● Task data
_ _ _ _ _

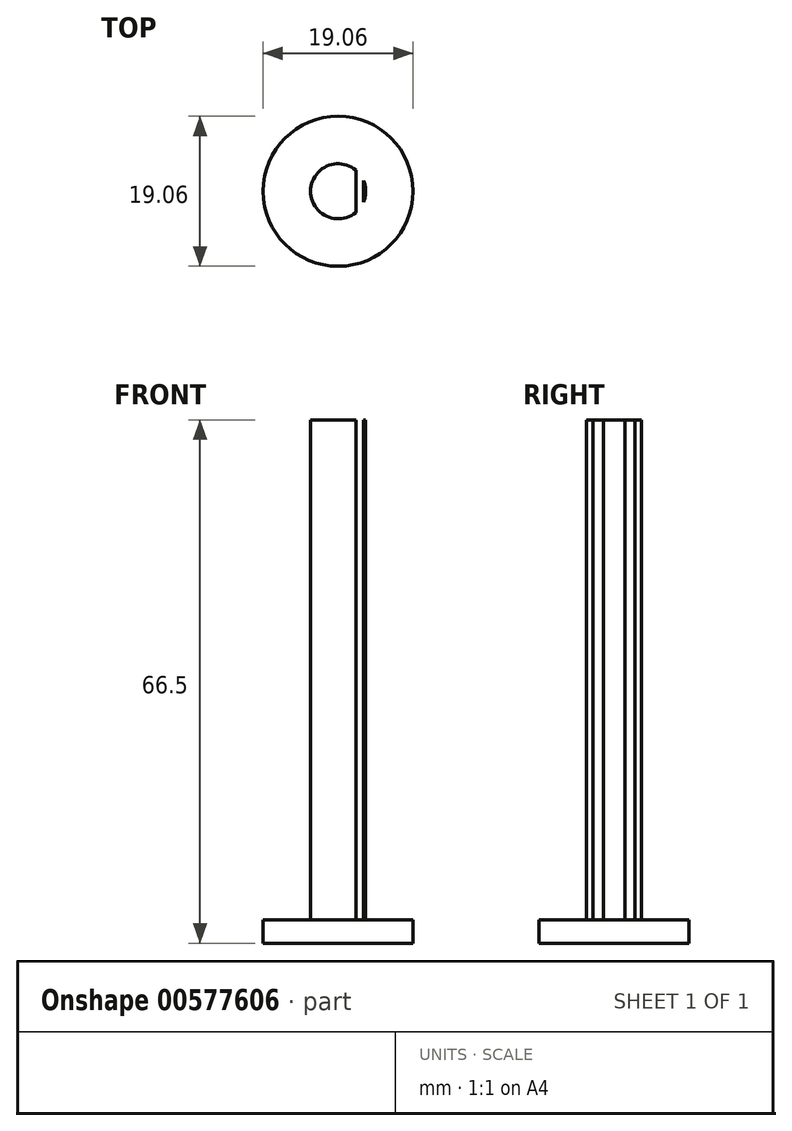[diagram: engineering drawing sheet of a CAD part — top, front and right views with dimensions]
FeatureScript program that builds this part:
annotation { "Feature Type Name" : "Feature", "Feature Type Description" : "" }
export const myFeature = defineFeature(function(context is Context, id is Id, definition is map)
    precondition{}
    {
        {
            var Q0;
            Q0=qCreatedBy(makeId("Top.planeOp"),FACE);
            var sketch = newSketch(context, id + "F0", { "sketchPlane" : qUnion([Q0])});
            skCircle(sketch, "E0", {"center": v(0, 0) * mm, "radius": 9.53 * mm});
            skSolve(sketch);
        }
        {
            var Q0;
            Q0=makeQuery(id+"F0.imprint","IMPRINT",FACE,{"disambiguationData":[TD([[makeQuery(id+"F0.imprint","IMPRINT",EDGE,{"derivedFrom":sQuery(id+"F0.wireOp",EDGE,"E0")}),1.0]])]});
            extrude(context, id + "F1", {"entities" : qUnion([Q0]), "depth" : 3 * mm, "offsetDistance" : 25.4 * mm});
        }
        {
            var Q0;
            Q0=makeQuery(id+"F1.opExtrude","CAP_FACE",FACE,{"disambiguationData":[OSD([sQuery(id+"F0.wireOp",EDGE,"E0")])],"isStart":false});
            var sketch = newSketch(context, id + "F2", { "sketchPlane" : qUnion([Q0])});
            skCircle(sketch, "E1", {"center": v(0, 0) * mm, "radius": 3.5 * mm});
            skSolve(sketch);
        }
        {
            var Q0;
            Q0 = qSketchRegion(id + "F2", true);
            extrude(context, id + "F3", {"entities" : qUnion([Q0]), "operationType" : NewBodyOperationType.ADD, "depth" : 63.5 * mm, "offsetDistance" : 25.4 * mm});
        }
        {
            var Q0;
            Q0=makeQuery(id+"F3.opExtrude","CAP_FACE",FACE,{"disambiguationData":[OSD([sQuery(id+"F2.wireOp",EDGE,"E1")])],"isStart":false});
            var sketch = newSketch(context, id + "F4", { "sketchPlane" : qUnion([Q0])});
            skLineSegment(sketch, "E2.bottom", {"start": v(3.22, 5.6) * mm, "end": v(2.25, 5.6) * mm});
            skLineSegment(sketch, "E2.top", {"start": v(3.22, -5.99) * mm, "end": v(2.25, -5.99) * mm});
            skLineSegment(sketch, "E2.left", {"start": v(3.22, 5.6) * mm, "end": v(3.22, -5.99) * mm});
            skLineSegment(sketch, "E2.right", {"start": v(2.25, 5.6) * mm, "end": v(2.25, -5.99) * mm});
            skSolve(sketch);
        }
        {
            var Q0;
            Q0 = qSketchRegion(id + "F4", true);
            extrude(context, id + "F5", {"entities" : qUnion([Q0]), "operationType" : NewBodyOperationType.REMOVE, "oppositeDirection" : true, "depth" : 63.5 * mm, "offsetDistance" : 25.4 * mm});
        }
    });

_ _ _ _ _

● Prompt
Report how many lines in the items contain the string "sketchPlane", counting only matches with the same capitalization. Give the number alone.

● Answer to the problem
3